Gray v. Stegner
This text of 160 F. App'x 32 (Gray v. Stegner) is published on Counsel Stack Legal Research, covering Court of Appeals for the Second Circuit primary law. Counsel Stack provides free access to over 12 million legal documents including statutes, case law, regulations, and constitutions.
Opinion
SUMMARY ORDER
Plaintiff Clive Gray appeals from a judgment of the United States District Court for the District of Vermont (Jerome J. Niedermeier, Magistrate Judge), entered March 2, 2005, granting defendants’ motion for summary judgment and dismissing plaintiffs complaint. We assume the parties’ familiarity with the underlying facts and procedural history.

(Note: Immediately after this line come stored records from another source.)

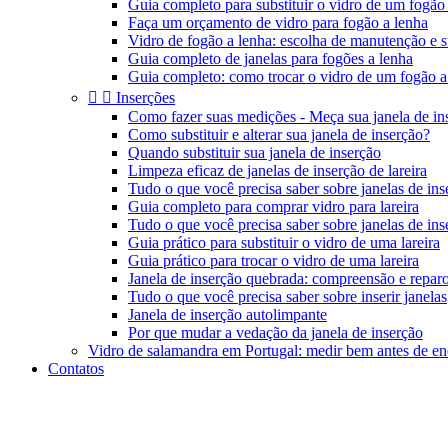
Guia completo para substituir o vidro de um fogão
Faça um orçamento de vidro para fogão a lenha
Vidro de fogão a lenha: escolha de manutenção e s
Guia completo de janelas para fogões a lenha
Guia completo: como trocar o vidro de um fogão a


Inserções
Como fazer suas medições - Meça sua janela de in
Como substituir e alterar sua janela de inserção?
Quando substituir sua janela de inserção
Limpeza eficaz de janelas de inserção de lareira
Tudo o que você precisa saber sobre janelas de inse
Guia completo para comprar vidro para lareira
Tudo o que você precisa saber sobre janelas de inse
Guia prático para substituir o vidro de uma lareira
Guia prático para trocar o vidro de uma lareira
Janela de inserção quebrada: compreensão e repar
Tudo o que você precisa saber sobre inserir janelas
Janela de inserção autolimpante
Por que mudar a vedação da janela de inserção
Vidro de salamandra em Portugal: medir bem antes de e
Contatos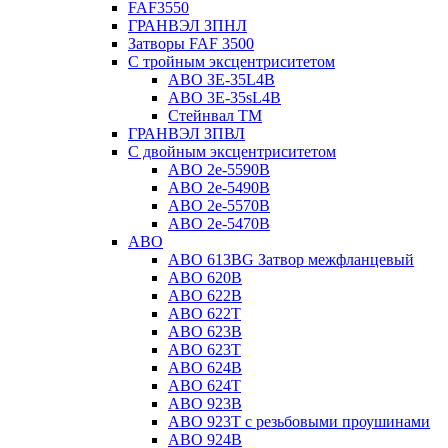
FAF3550
ГРАНВЭЛ ЗПНЛ
Затворы FAF 3500
С тройным эксцентриситетом
ABO ЗE-35L4B
ABO 3E-35sL4B
Стейнвал ТМ
ГРАНВЭЛ ЗПВЛ
С двойным эксцентриситетом
ABO 2e-5590B
ABO 2е-5490B
ABO 2е-5570B
ABO 2е-5470B
ABO
ABO 613BG Затвор межфланцевый
ABO 620B
ABO 622B
ABO 622T
ABO 623B
ABO 623T
ABO 624В
ABO 624Т
ABO 923B
ABO 923Т с резьбовыми проушинами
ABO 924B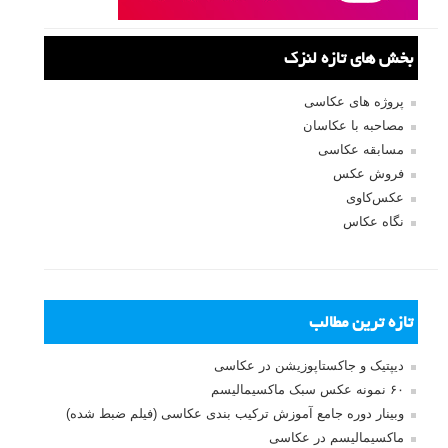
بخش های تازه لنزک
پروژه های عکاسی
مصاحبه با عکاسان
مسابقه عکاسی
فروش عکس
عکس‌کاوی
نگاه عکاس
تازه ترین مطالب
دیپتیک و جاکستا‌پوزیشن در عکاسی
۶۰ نمونه عکس سبک ماکسیمالیسم
وبینار دوره جامع آموزش ترکیب بندی عکاسی (فیلم ضبط شده)
ماکسیمالیسم در عکاسی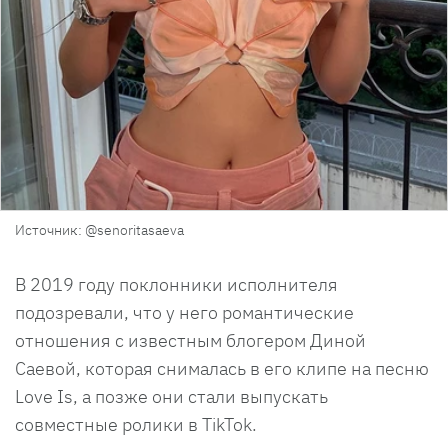
Источник: @senoritasaeva
В 2019 году поклонники исполнителя
подозревали, что у него романтические
отношения с известным блогером Диной
Саевой, которая снималась в его клипе на песню
Love Is, а позже они стали выпускать
совместные ролики в TikTok.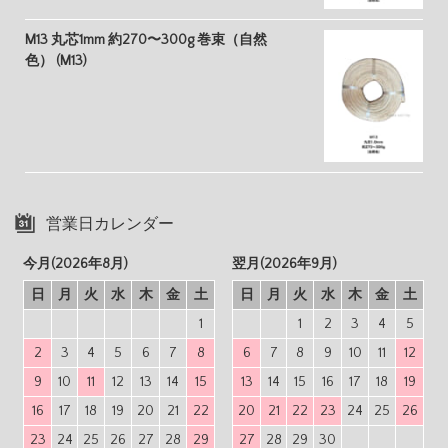
M13 丸芯1mm 約270〜300g 巻束（自然
色） (M13)
営業日カレンダー
今月(2026年8月)
翌月(2026年9月)
日
月
火
水
木
金
土
日
月
火
水
木
金
土
1
1
2
3
4
5
2
3
4
5
6
7
8
6
7
8
9
10
11
12
9
10
11
12
13
14
15
13
14
15
16
17
18
19
16
17
18
19
20
21
22
20
21
22
23
24
25
26
23
24
25
26
27
28
29
27
28
29
30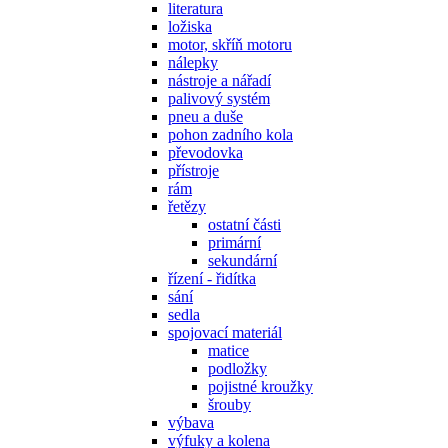
literatura
ložiska
motor, skříň motoru
nálepky
nástroje a nářadí
palivový systém
pneu a duše
pohon zadního kola
převodovka
přístroje
rám
řetězy
ostatní části
primární
sekundární
řízení - řidítka
sání
sedla
spojovací materiál
matice
podložky
pojistné kroužky
šrouby
výbava
výfuky a kolena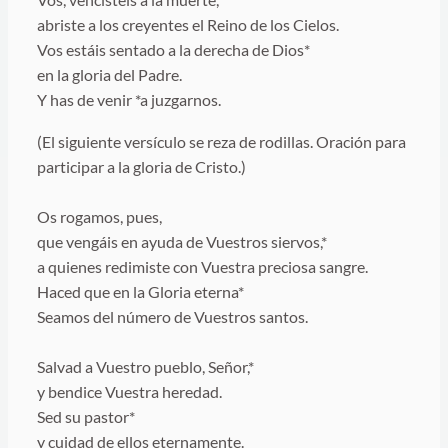
abriste a los creyentes el Reino de los Cielos.
Vos estáis sentado a la derecha de Dios*
en la gloria del Padre.
Y has de venir *a juzgarnos.
(El siguiente versículo se reza de rodillas. Oración para
participar a la gloria de Cristo.)
Os rogamos, pues,
que vengáis en ayuda de Vuestros siervos,*
a quienes redimiste con Vuestra preciosa sangre.
Haced que en la Gloria eterna*
Seamos del número de Vuestros santos.
Salvad a Vuestro pueblo, Señor,*
y bendice Vuestra heredad.
Sed su pastor*
y cuidad de ellos eternamente.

Plaintiff brought the instant diversity action seeking specific enforcement of a right of first refusal and the voiding of a sale transferring certain property from defendants Page and Lynn Stegner to defendant Penny Rainey. In an opinion dated January 14, 2005, Magistrate Judge Niedermeier rejected plaintiffs claims, concluding, inter alia, that (1) the operative language in the deed gave plaintiff a preemptive right to purchase the property in question, Gray v. Stegner, No. 03 Civ. 92, Opinion & Order, at 13-19 (D.Vt. Jan. 14, 2005); (2) once an offer to purchase the property had been made by defendant Rainey, plaintiffs preemptive right ripened into an option to purchase the property at the same price and under the same material terms as Rainey, id. at 22-23; (3) plaintiff failed to exercise his option to purchase the property “in a proper and timely manner” because he had not, at any time, proposed “an alternative, definite, closing date” as part of his purported offer to purchase, id. at 24-28; and (4) plaintiffs failure to act was not excused by any actions taken by the Stegners in an effort to frustrate plaintiffs performance, id. at 29-35. As a result, the Magistrate Judge granted defendants’ motion for summary [34]*34judgment, denied plaintiffs motion for summary judgment, and dismissed plaintiffs case in its entirety. Id. at 37.
Based on our independent assessment of the parties’ submissions, the applicable case law, and the record on appeal, we conclude that the court below did not err in dismissing plaintiffs complaint.1
Accordingly, for substantially the reasons stated by the Magistrate Judge, the judgment of the District Court is hereby AFFIRMED.